• _STUDY QUESTIONS_:
a) Duplicate the stretch from "Updated by Ronald" through "file is attached." in the RADVD patch thread.
b) Please write the next part of the RADVD patch thread, continuing on from its final sentence.

• _PAGE EXTRACT_:
* * * * *

This appears to work, my test VM has been running for more than 24 hours and my IPv6 is still 10/10 on test-ipv6.com.
Updated by Ronald Schellberg almost 5 years ago
Attached is a compiled RADVD for 2.5 with the above patch (slightly modified) incorporated. Added a logging message when a socket is added to the msocket array and additional information was added to the "can't join" message if the IPV6_JOIN_GROUP call fails. Bumped the dimension of the msocket array to 50 for good measure.
The ravdv-2.18_5-v2.5test.txz file is attached.
Updated by Jim Pingle almost 5 years ago
Is there a pull request on Github for this? I don't see one. If there is not, can you submit that source change as a pull request on Github?

* * * * *

• _MATERIAL PROVIDED_:
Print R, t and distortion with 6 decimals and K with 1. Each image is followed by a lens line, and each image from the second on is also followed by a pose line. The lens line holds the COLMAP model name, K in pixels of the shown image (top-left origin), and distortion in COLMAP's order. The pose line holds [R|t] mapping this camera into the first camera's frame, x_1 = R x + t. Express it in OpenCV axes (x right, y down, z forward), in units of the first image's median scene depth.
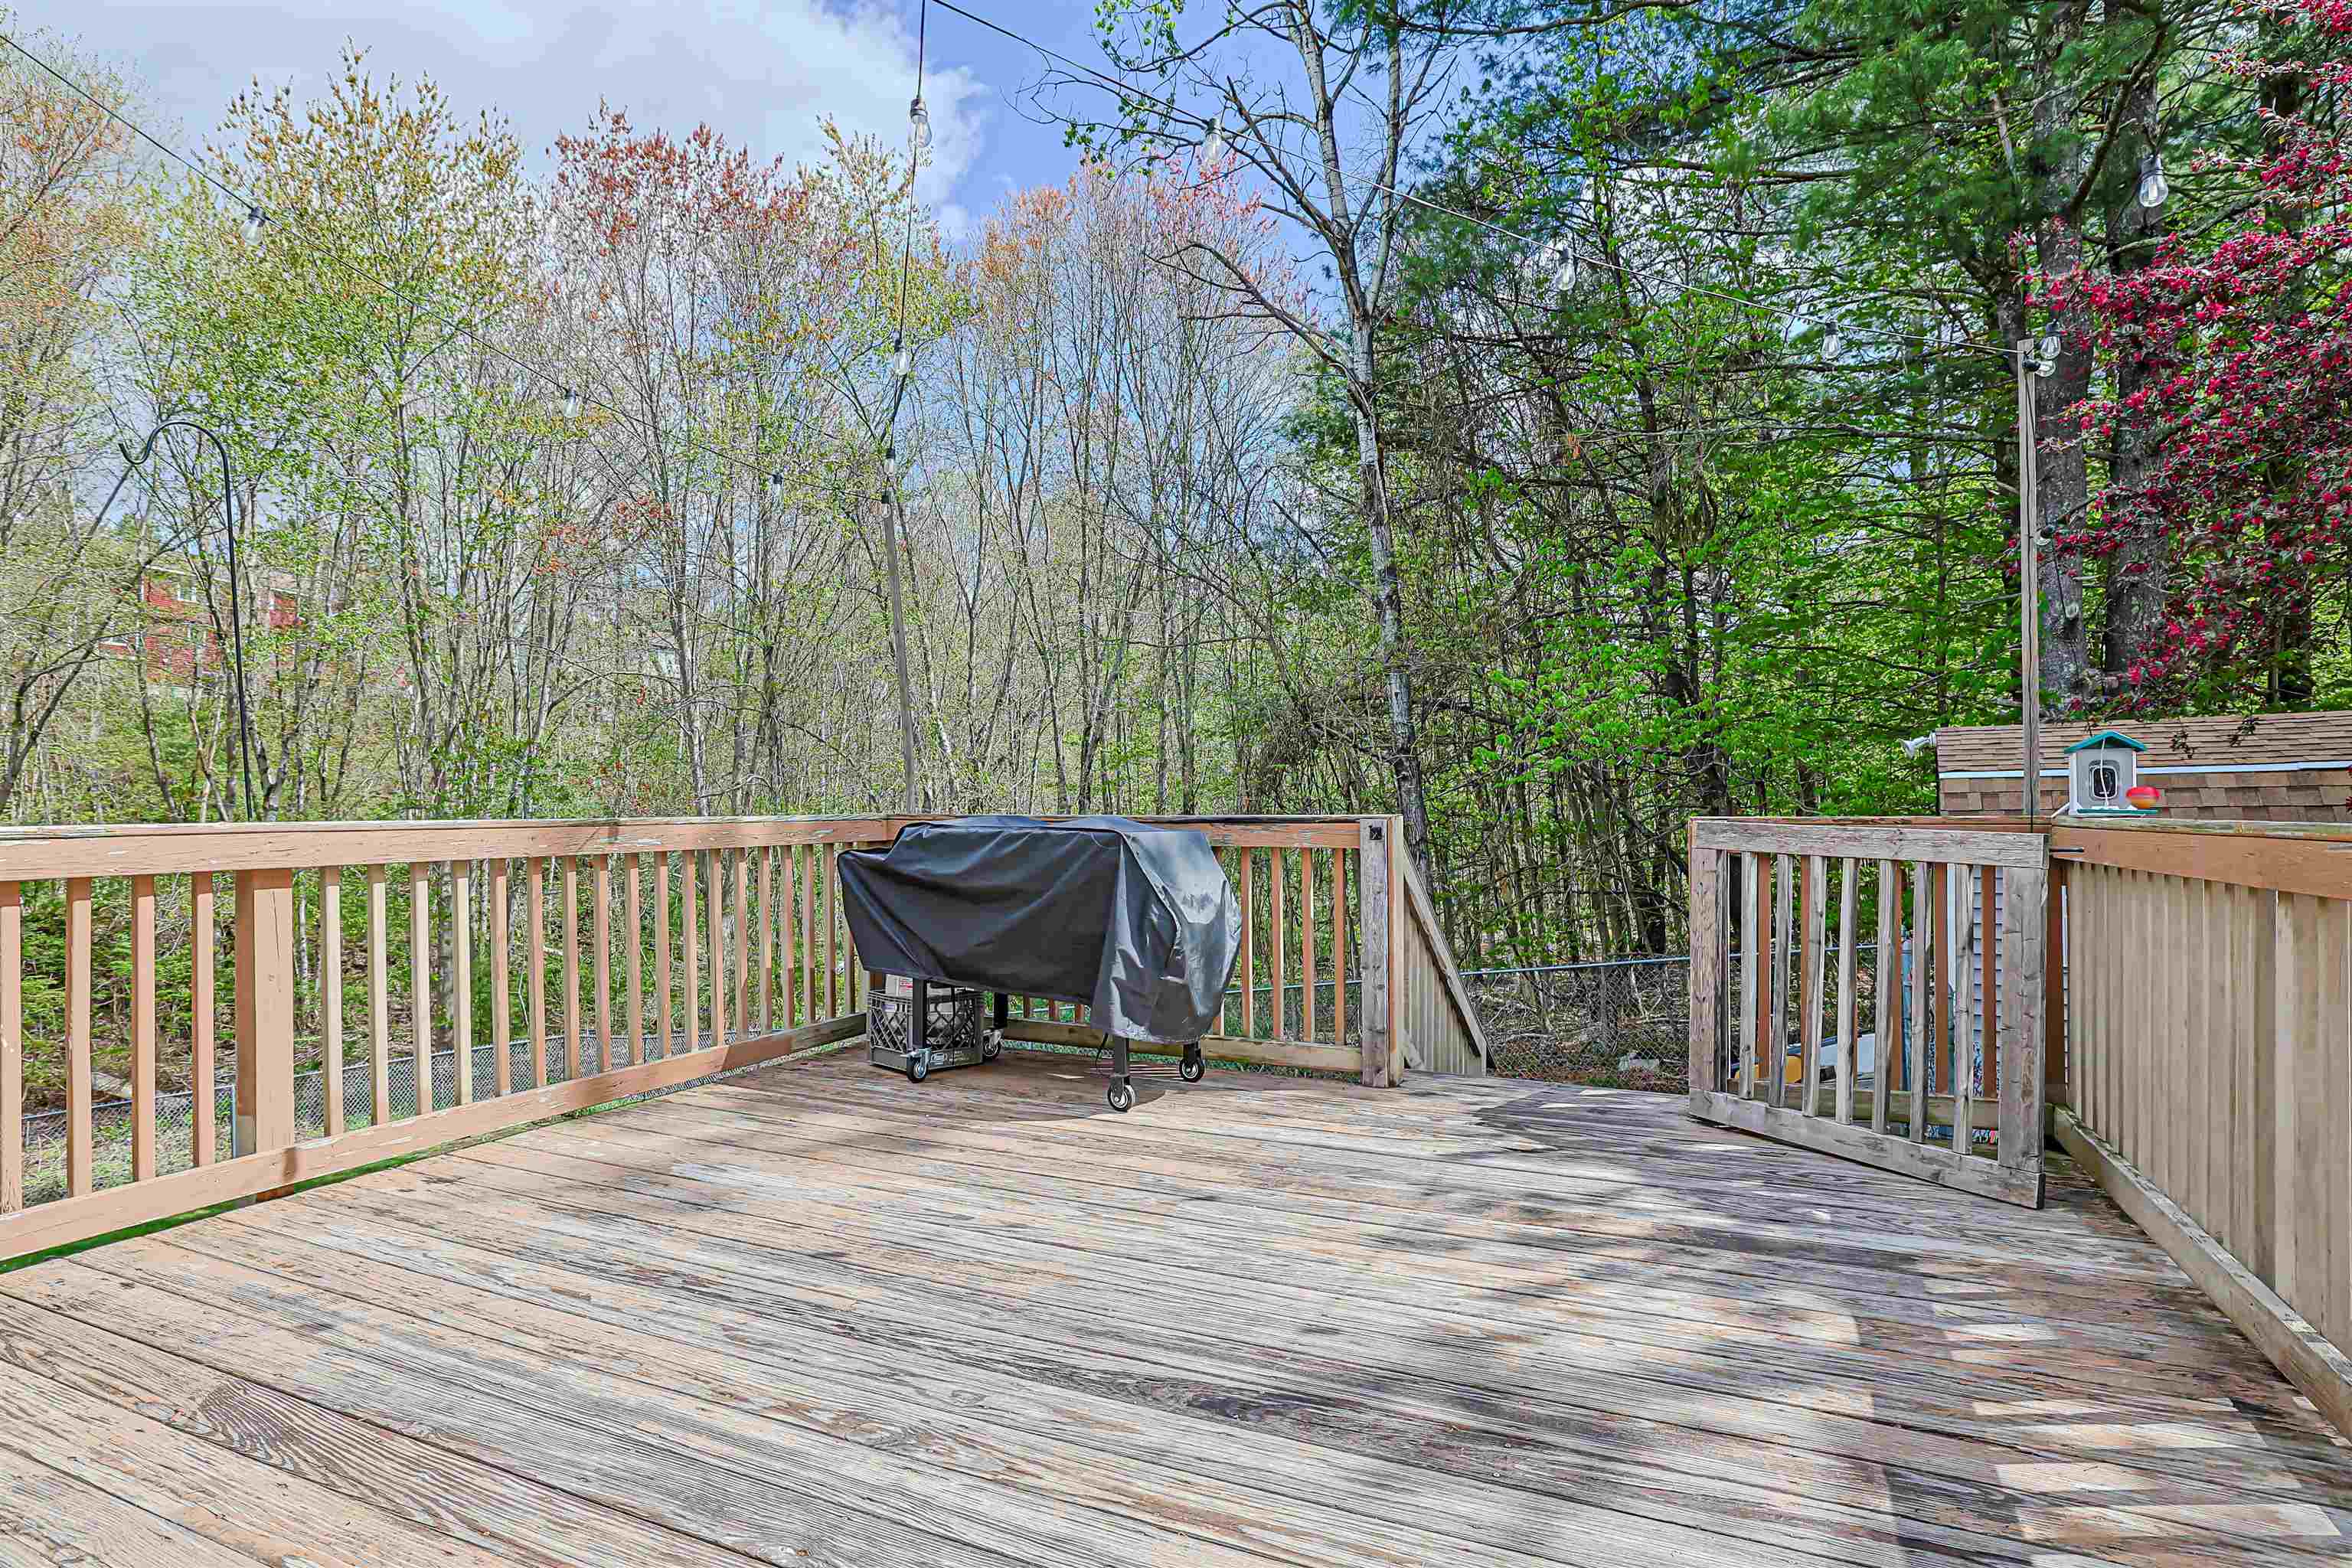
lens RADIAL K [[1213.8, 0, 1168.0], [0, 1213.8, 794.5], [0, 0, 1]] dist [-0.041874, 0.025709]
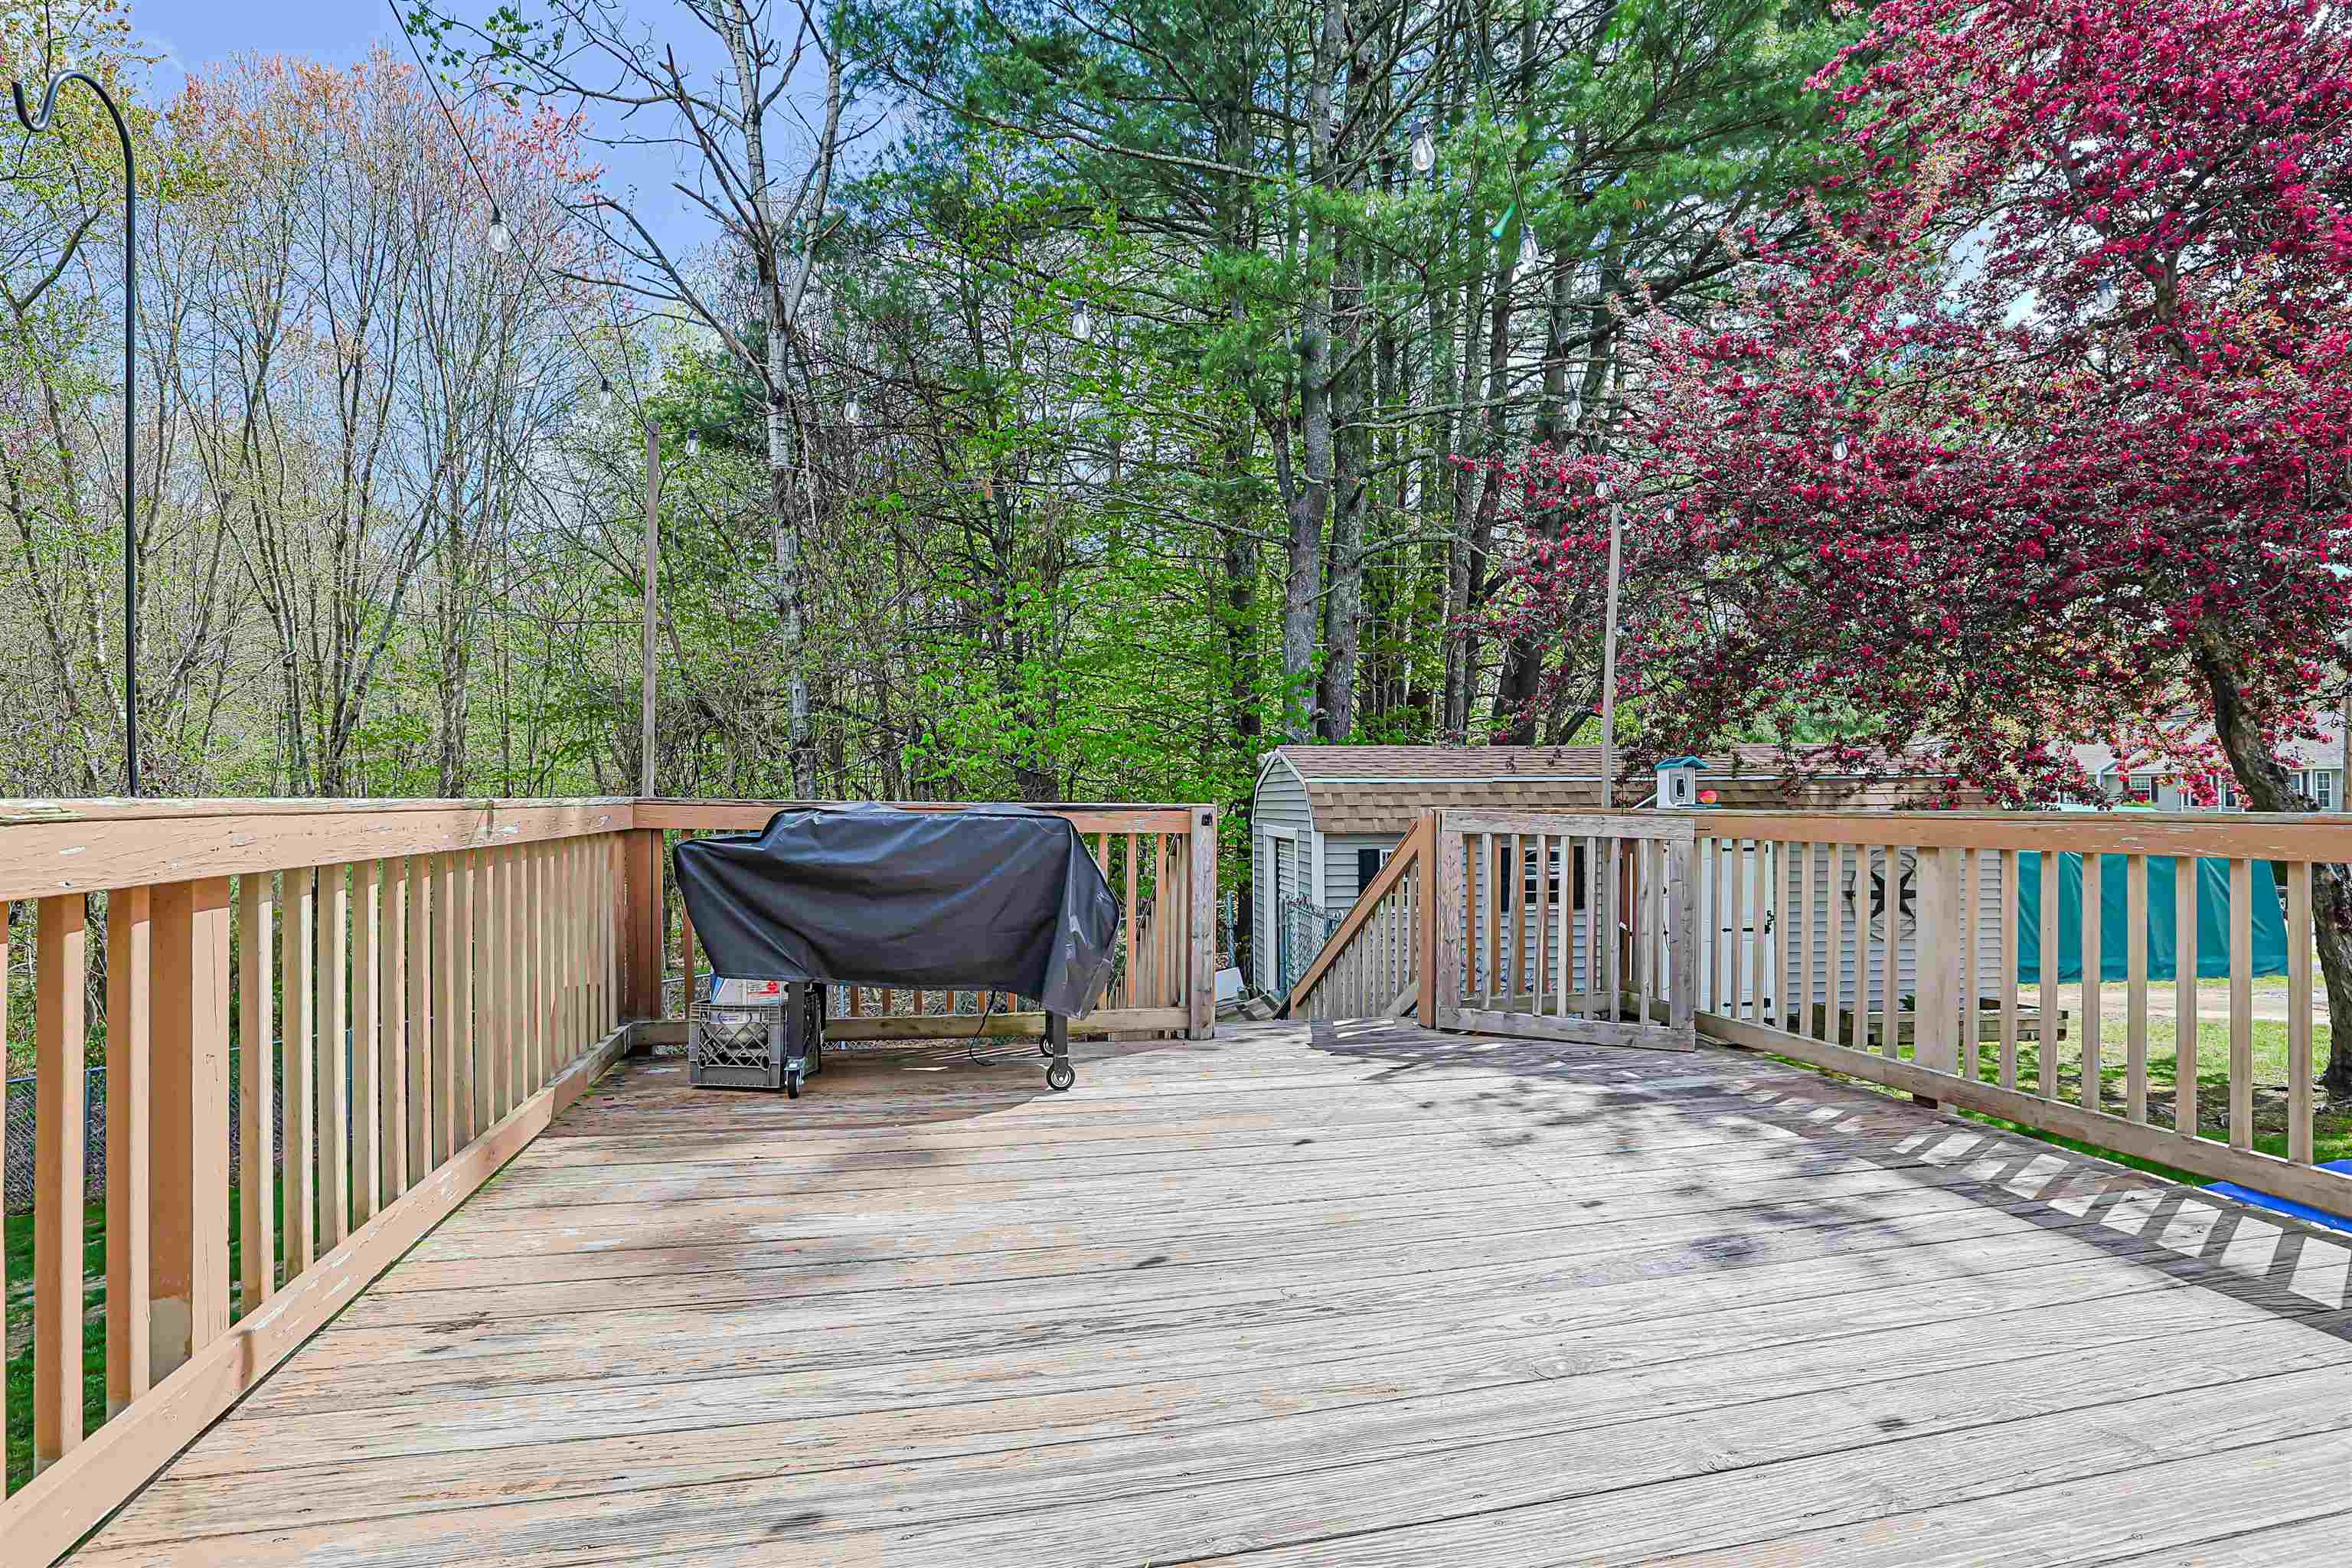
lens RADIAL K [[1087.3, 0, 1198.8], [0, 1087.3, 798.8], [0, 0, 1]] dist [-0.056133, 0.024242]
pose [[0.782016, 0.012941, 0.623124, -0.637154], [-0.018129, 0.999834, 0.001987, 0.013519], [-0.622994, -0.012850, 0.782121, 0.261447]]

* * * * *

• _ANSWERS TO THE TASKS_:
a)
Updated by Ronald Schellberg almost 5 years ago
Attached is a compiled RADVD for 2.5 with the above patch (slightly modified) incorporated. Added a logging message when a socket is added to the msocket array and additional information was added to the "can't join" message if the IPV6_JOIN_GROUP call fails. Bumped the dimension of the msocket array to 50 for good measure.
The ravdv-2.18_5-v2.5test.txz file is attached.

b)
https://docs.netgate.com/pfsense/en/latest/development/submitting-a-pull-request-via-github.html
Updated by Ronald Schellberg almost 5 years ago
There is not one yet, waiting for some confirmation from others. I'll submit one latter tonight.
Updated by Ronald Schellberg over 4 years ago
Ronald Schellberg wrote:
The ravdv-2.18_5-v2.5test.txz file is attached.
My bare metal router running my version of 2.5 has been up 14 days now and still 10/10 on test-ipv6.com
My VM version on stable 12 also showing similar results however it tends to be rebuilt more often to incorporate the latest commits.
Updated by Michael Smith over 4 years ago
Ronald Schellberg wrote:
Pull Request # 773 submitted
Can you add a link to the PR?
Updated by Ronald Schellberg over 4 years ago
Can you add a link to the PR?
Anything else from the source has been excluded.